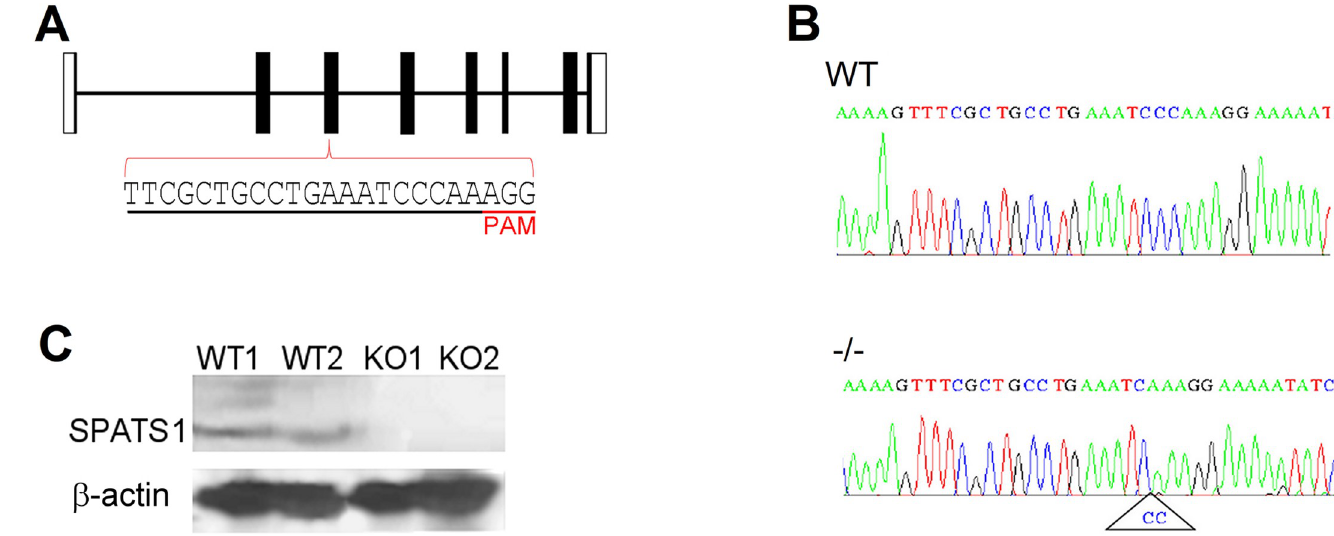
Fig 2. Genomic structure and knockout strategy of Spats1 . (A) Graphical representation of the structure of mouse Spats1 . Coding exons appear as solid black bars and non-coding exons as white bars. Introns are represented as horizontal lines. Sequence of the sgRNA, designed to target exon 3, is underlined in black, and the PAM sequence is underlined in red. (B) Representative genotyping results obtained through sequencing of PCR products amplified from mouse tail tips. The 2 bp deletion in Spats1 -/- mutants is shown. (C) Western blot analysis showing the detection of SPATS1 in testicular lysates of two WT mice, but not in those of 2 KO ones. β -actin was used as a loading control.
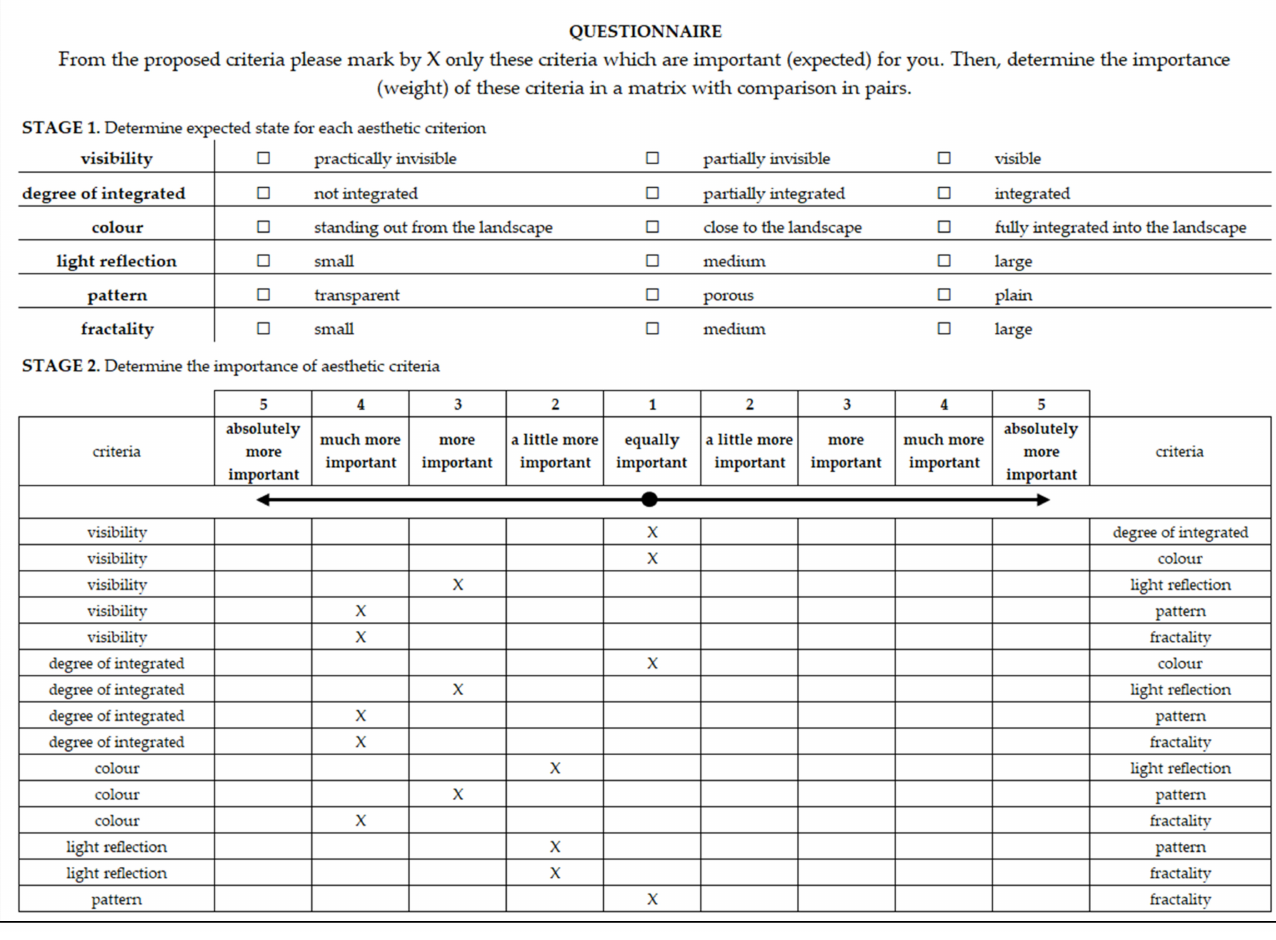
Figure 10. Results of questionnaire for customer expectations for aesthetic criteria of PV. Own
* * *
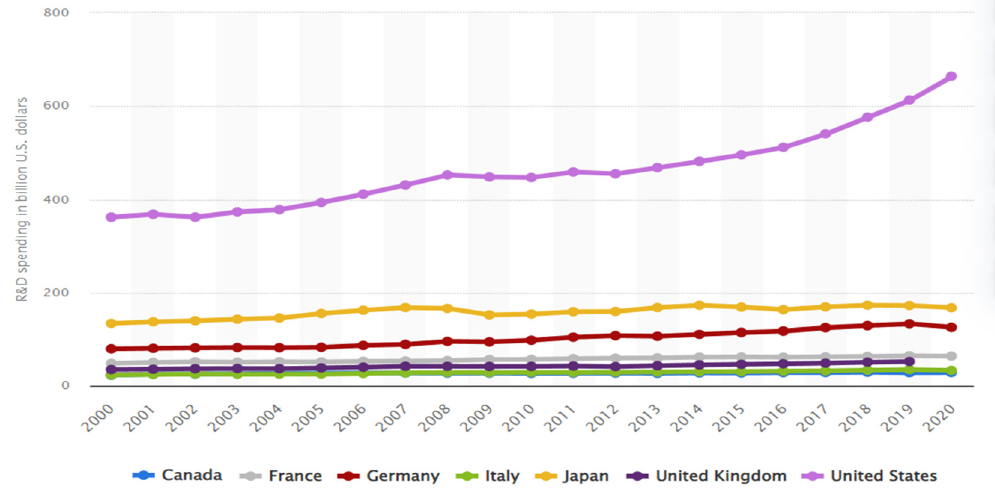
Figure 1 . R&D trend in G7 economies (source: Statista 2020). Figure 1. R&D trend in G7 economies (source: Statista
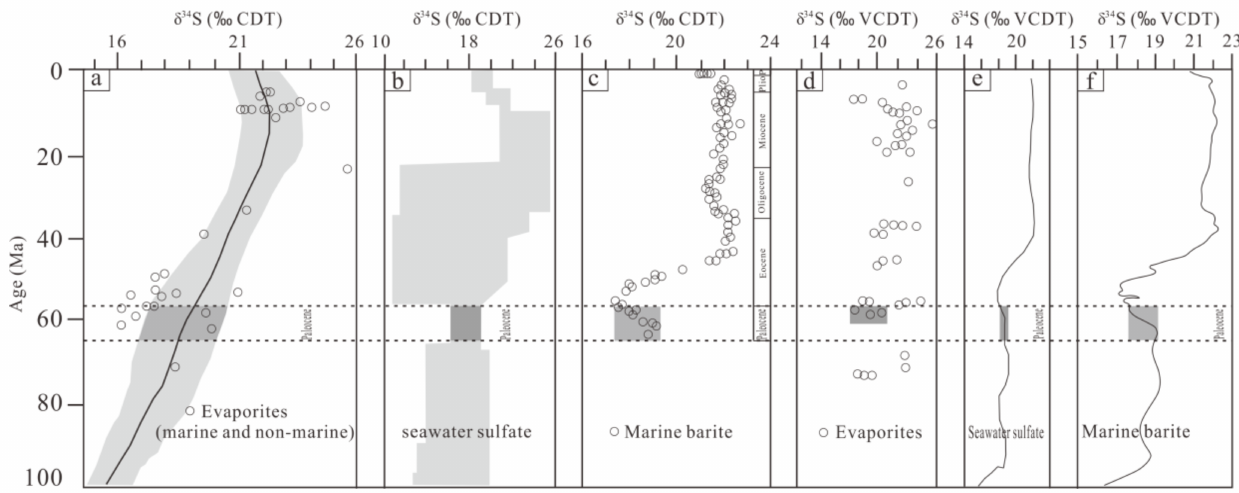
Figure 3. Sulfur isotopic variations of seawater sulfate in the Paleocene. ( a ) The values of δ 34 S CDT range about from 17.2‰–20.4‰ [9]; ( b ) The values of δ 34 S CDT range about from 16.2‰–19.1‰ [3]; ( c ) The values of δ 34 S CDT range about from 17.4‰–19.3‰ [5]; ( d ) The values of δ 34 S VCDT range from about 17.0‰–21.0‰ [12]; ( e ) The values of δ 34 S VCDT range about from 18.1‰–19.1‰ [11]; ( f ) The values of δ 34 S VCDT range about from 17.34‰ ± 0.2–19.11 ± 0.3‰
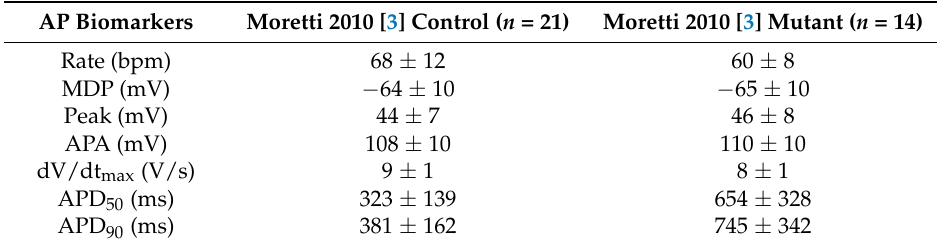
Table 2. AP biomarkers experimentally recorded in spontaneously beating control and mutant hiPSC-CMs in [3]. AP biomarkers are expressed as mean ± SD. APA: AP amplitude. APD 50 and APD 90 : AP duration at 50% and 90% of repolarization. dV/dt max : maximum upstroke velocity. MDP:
---
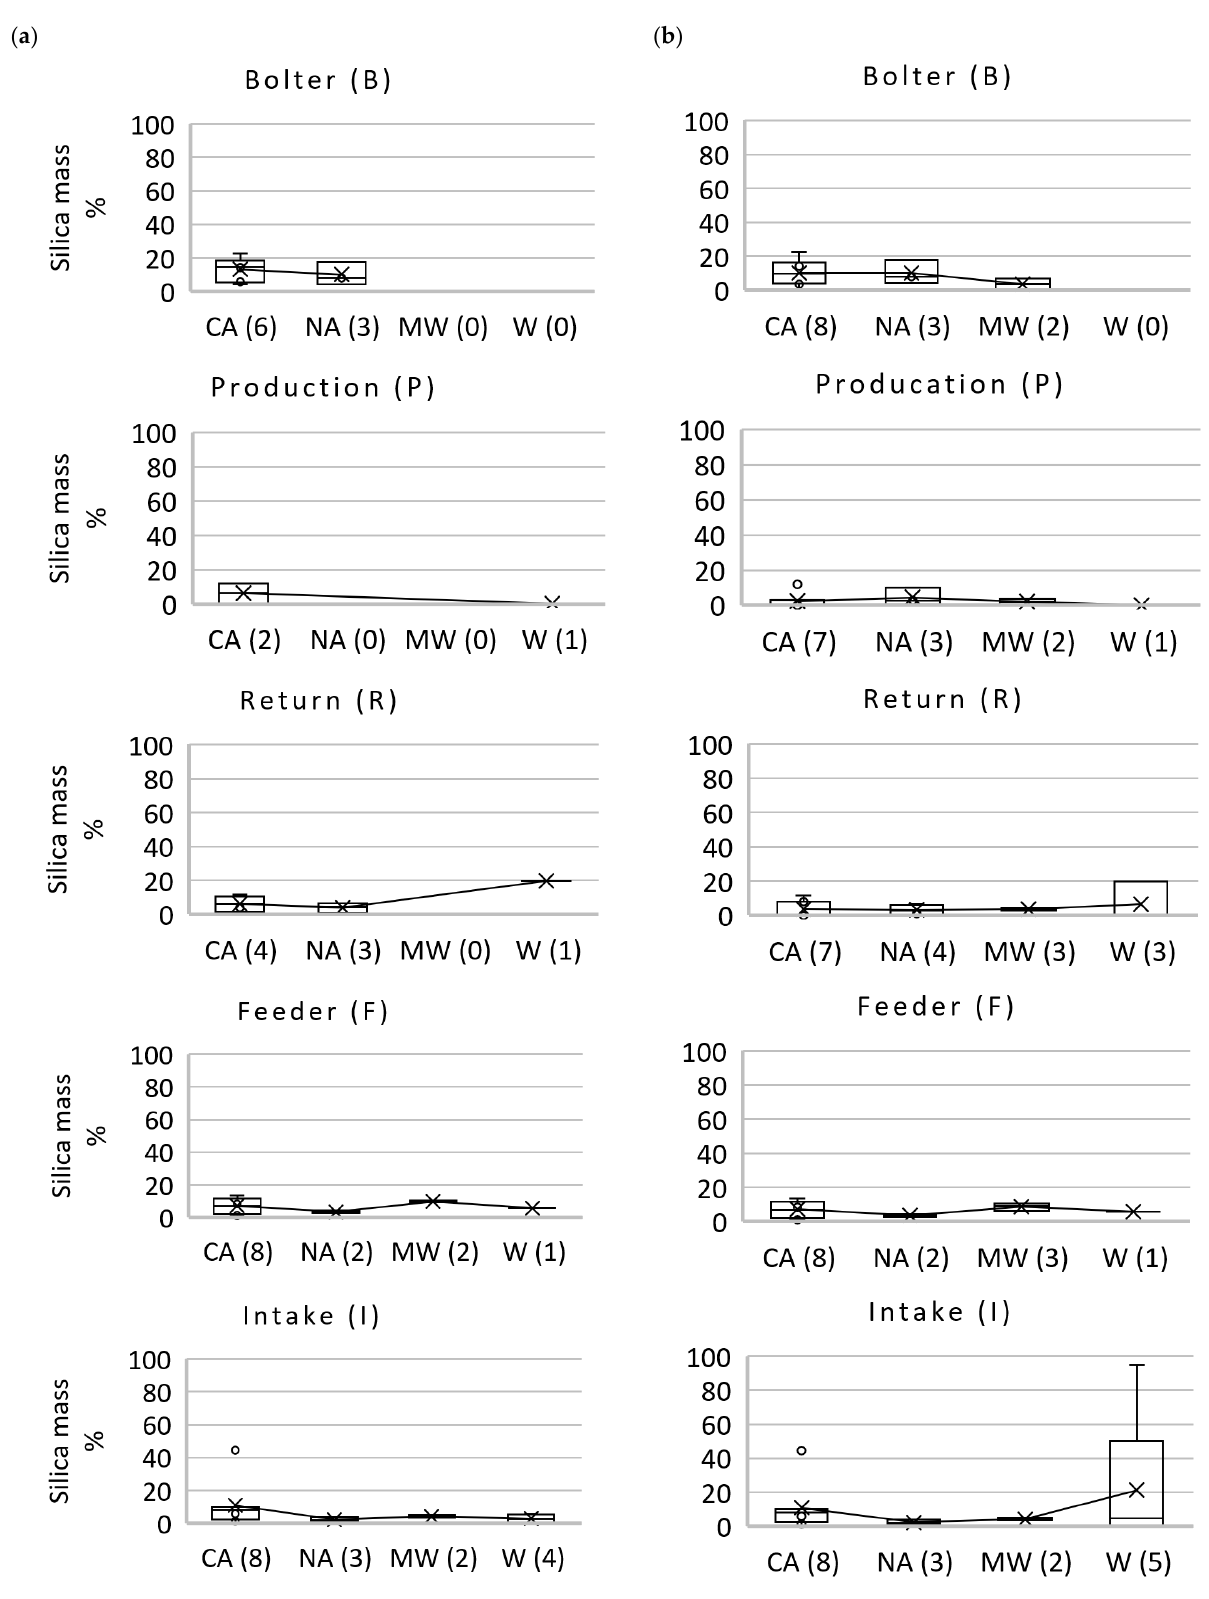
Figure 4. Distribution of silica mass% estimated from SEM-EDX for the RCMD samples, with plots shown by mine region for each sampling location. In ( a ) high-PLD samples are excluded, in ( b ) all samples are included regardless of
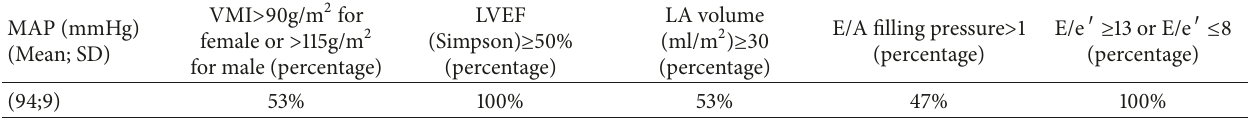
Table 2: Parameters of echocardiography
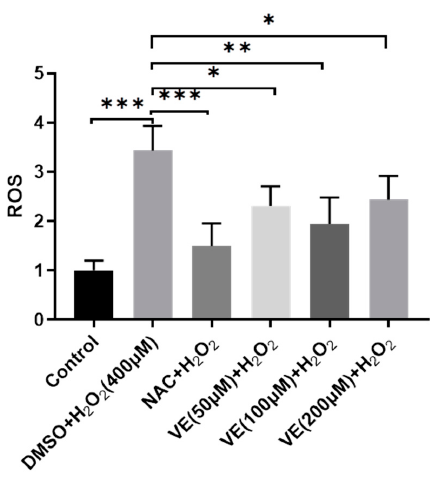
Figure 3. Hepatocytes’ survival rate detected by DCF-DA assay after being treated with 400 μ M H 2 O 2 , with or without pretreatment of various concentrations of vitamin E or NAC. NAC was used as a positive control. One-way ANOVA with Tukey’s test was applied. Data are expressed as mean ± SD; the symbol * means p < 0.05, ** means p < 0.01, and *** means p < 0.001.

◆ WHAT THE TASK ASKS
From the entries above, collect every line with the string "expressed" in it.

◆ EXERCISE RESULT
Table 2. AP biomarkers experimentally recorded in spontaneously beating control and mutant hiPSC-CMs in [3]. AP biomarkers are expressed as mean ± SD. APA: AP amplitude. APD 50 and APD 90 : AP duration at 50% and 90% of repolarization. dV/dt max : maximum upstroke velocity. MDP:
Figure 3. Hepatocytes’ survival rate detected by DCF-DA assay after being treated with 400 μ M H 2 O 2 , with or without pretreatment of various concentrations of vitamin E or NAC. NAC was used as a positive control. One-way ANOVA with Tukey’s test was applied. Data are expressed as mean ± SD; the symbol * means p < 0.05, ** means p < 0.01, and *** means p < 0.001.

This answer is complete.